Proving Corollary to Hahn-Banach Theorem: The Uniqueness of the Zero Point

[Zoe-b]

Homework Statement

To clarify- this isn't a homework problem; its something that's stated as a corollary in my notes (as in the proof is supposed to be obvious) and I haven't yet managed to prove it- I'm probably just missing something! Would appreciate a hint or a link to where I might find the proof.

Let X be a normed vector space, t $\in$ X such that for all g $\in$ X', g(t) = 0. Then t = 0.

Homework Equations

Hahn-Banach Theorem (stated on my course as:)
Let M be a subspace of a normed vector space X. Let f $\in$ M' . Then there exists g $\in$ X' such that the norm of f (wrt M') is equal to the norm of g (wrt X'), and g is equal to f on M.

The Attempt at a Solution

Just a bit confused- this is equivalent to, the only point all linear functionals can vanish at is zero.

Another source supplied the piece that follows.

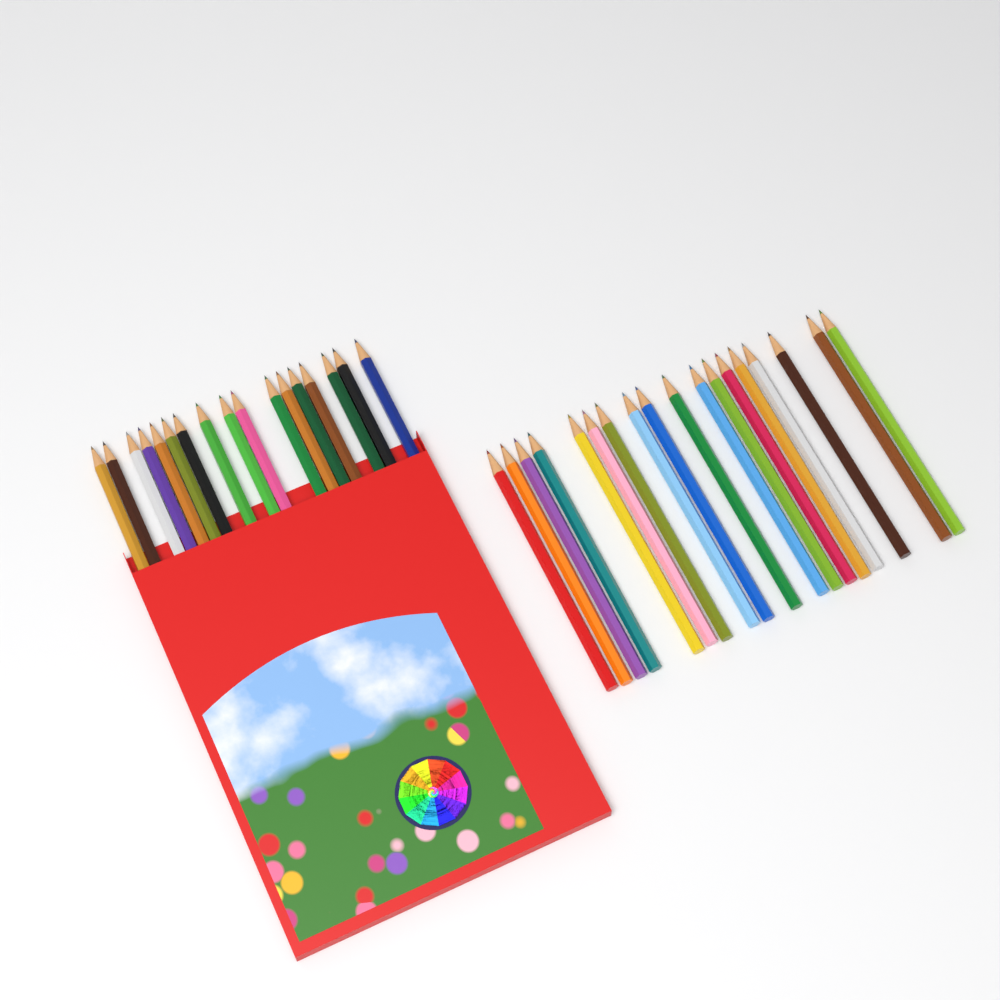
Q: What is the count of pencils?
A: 35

Presumably I want to define some linear subspace to then use but the only one that jumps out at me is span(t) which then doesn't seem to give me anything. Any hints?

 

[micromass]

You're going in the right direction. Assume that $t\neq 0$. Then set $M= span(t)$. Now define a suitable nonzero functional on $M$ and extend it by Hahn-Banach.

 

[Zoe-b]

Possibly in the right direction, but unfortunately not at speed :P

I want to find a linear functional f defined on M s.t. f vanishes at t (so that its Hahn-Banach extension will satisfy the given property).. but if f vanishes at t then it vanishes on the whole of M, which is not particularly useful. I'm probably being incredibly slow but would appreciate a further hint, sorry! Also I have a lot of exams to revise for and don't really want to spend loads of time trying to prove this one little bit... Thank you in advance for any help!

 

[micromass]

You want to assume that $t\neq 0$ and you want to find a linear functional that does not vanish at $t$. This would be a contradiction with the property that $t$ has (namely, that all the linear functionals vanish there.

So, can you find a linear functional $f:M\rightarrow \mathbb{R}$ with $M=span(t)$ such that $f(t)\neq 0$?

 

[Zoe-b]

Hmmn I think I was getting confused with the logic of what I was trying to do then. I can take f(at) = a |t| (where |t| is its norm). Then if every functional vanishes at t then the extension of f, g satisfies g(t) = 0 = |t| and by positive definiteness t is zero.